4. Specs Shouldn’t Be Generated. They Should Be Discussed.
This is where CodeFlicker takes a fundamentally different approach.
Instead of encouraging users to “generate a spec,” CodeFlicker introduces:
Discuss Mode
This is not a casual chat mode.
It’s an engineered workflow constraint.
In Discuss Mode:
- The model’s convergence is intentionally slowed
- It is prevented from outputting a full solution prematurely
- Assumptions must be surfaced
- Edge cases are interrogated
- Rejected paths are documented
The spec is not produced in one shot.
It emerges across structured dialogue as a progressively refined context model.
This shifts the problem from document generation to epistemic alignment.
5. Where the Efficiency Actually Comes From
We validated three development paradigms on ~10 engineering-day initiatives.
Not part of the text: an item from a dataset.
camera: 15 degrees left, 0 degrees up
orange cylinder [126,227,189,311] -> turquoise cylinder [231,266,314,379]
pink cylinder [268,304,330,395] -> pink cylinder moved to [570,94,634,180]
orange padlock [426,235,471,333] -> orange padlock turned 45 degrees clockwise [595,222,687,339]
1. Traditional Development (~10 PD)
- 1–2 days writing a design doc
- Remaining time spent coding and debugging
2. Typical AI-Assisted Coding (~8 PD)
- Human still writes the design
- Agent accelerates 0.5-day sub-tasks
- Saves ~1–2 PD
AI acts as a productivity multiplier, not a structural transformer.
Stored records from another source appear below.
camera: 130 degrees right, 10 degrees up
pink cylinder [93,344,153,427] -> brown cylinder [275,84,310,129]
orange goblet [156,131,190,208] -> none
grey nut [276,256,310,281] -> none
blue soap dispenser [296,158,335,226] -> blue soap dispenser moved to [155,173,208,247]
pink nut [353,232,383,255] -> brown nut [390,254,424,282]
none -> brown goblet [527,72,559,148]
3. Discuss + Plan-First Workflow (~2.5 PD)
- First 2 days in Discuss Mode
- Systematically surface business constraints and assumptions
- Produce a deeply detailed, execution-grade spec
- Freeze context before implementation
- Main implementation completed in 4–6 hours
The efficiency gain does not come from typing code faster.
It comes from eliminating directional error early.
Complexity is absorbed upfront rather than leaking into execution.
6. The Dual-Mode Workflow in CodeFlicker
In CodeFlicker, complex tasks typically follow:
Discuss → Plan → Execute
Step 1: Discuss
Output: outline.md
Captures:
- Core decisions and trade-offs
- Explicit constraints and “no-go zones”
- Rejected approaches and rationale
The goal is clarity, not solution generation.
Step 2: Plan
Outputs:
tech-design.mdplan.md
The technical design is decomposed into verifiable tasks with explicit acceptance criteria.
Step 3: Execute
- Code is generated against a frozen plan
- 70–90% implementation coverage
- Code review is validated against plan constraints
At this stage, the agent no longer guesses intent.
It executes against a contract.
7. The Real Bottleneck in AI Coding
The limiting factor in AI coding isn’t code generation quality.
It’s contextual completeness.
Without context, a spec is formatting.
With context, a spec becomes an execution contract.
Discuss Mode in CodeFlicker exists to:
- Delay premature convergence
- Surface hidden assumptions
- Freeze boundaries before execution
- Construct a high-fidelity context model
Only then can an agent operate reliably in production-scale tasks.
Conclusion
Specs are not a silver bullet.
A one-shot spec simply helps an AI move faster in the wrong direction.
But a spec that emerges through structured discussion can serve as a stable execution foundation.
If you’re building multi-week features with AI tooling, the missing piece might not be a better model.
It might be an environment that supports discussion-driven spec formation.
That’s the problem CodeFlicker is built to solve.